### Work instructions:
**A)** Name every user who posted in the boiler thread below.
**B)** According to the boiler thread below, about how much oil was burned for hot water alone from June 6th onward?

# Dumb question about my oil fired boiler



## daveswoodhauler (Sep 22, 2011)

Ok, so I have an oil fired boiler (forced hot water) and one of those bladder type hanging things above the boiler for the hot water. (Expansion Tank?)
Anyway, I am looking to convert to an electric hot water heater (as I read a very good thread here on the results), as from June 6th to now we have burned about 70 gallons of oil for hot water only. 
Is there a way they can just disconnect the current method of heating the hot water and just add on an electric hot water tank? Or is it part of the whole system, and there will be more modifications needed?
Again, I know nothing about plumbing.


----------



## Jack Straw (Sep 22, 2011)

On that setup there is usually a separate coil inside the boiler for your domestic hot water. I believe that you can remove the pipe going into that and connect that pipe to your water heater. Also the pipe coming out of the coil will need to be connected to the water heater outlet. You can tell which pipe is which be seeing where the pipes go. The supply will be coming from your meter or well and the other pipe will be going to your faucets. Good Luck


----------



## SIERRADMAX (Sep 22, 2011)

### Collected material:
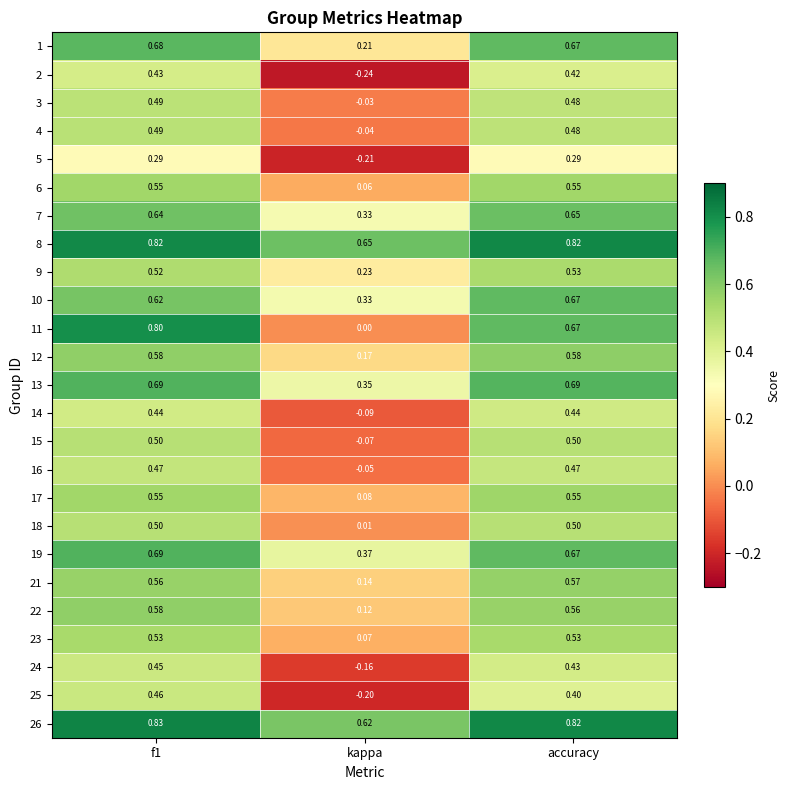

Where is 24 nearest to the value 0?

kappa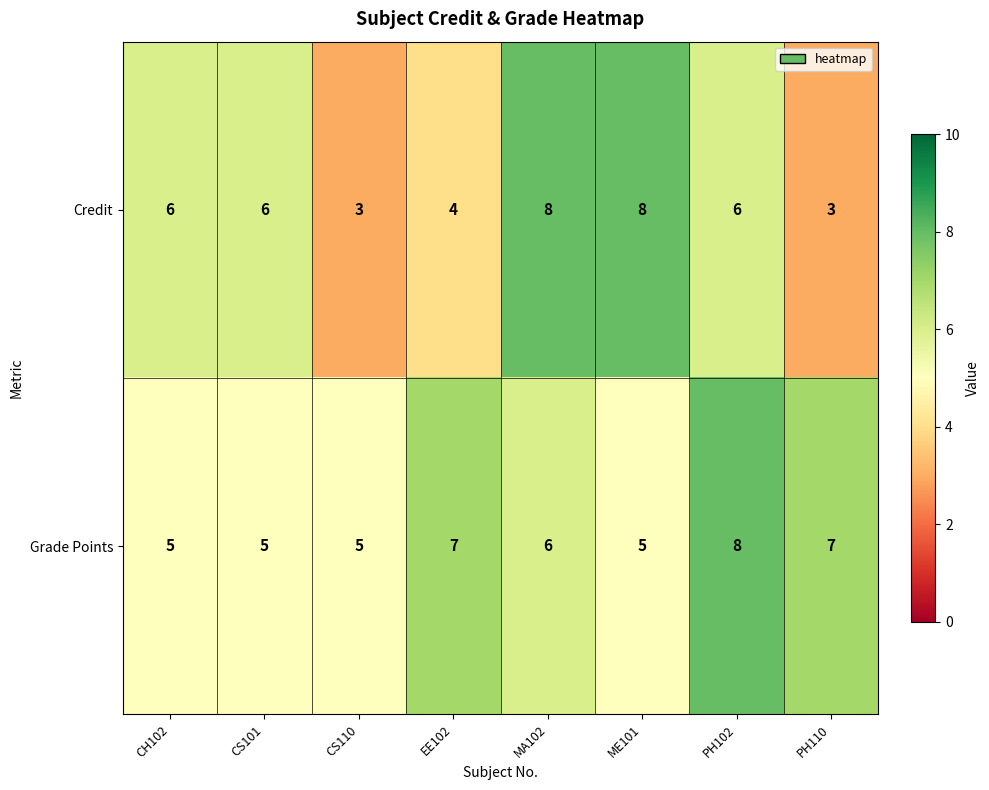

How many series are shown in this chart?

2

### Replies:
**A)** daveswoodhauler, Jack Straw, SIERRADMAX

**B)** About 70 gallons.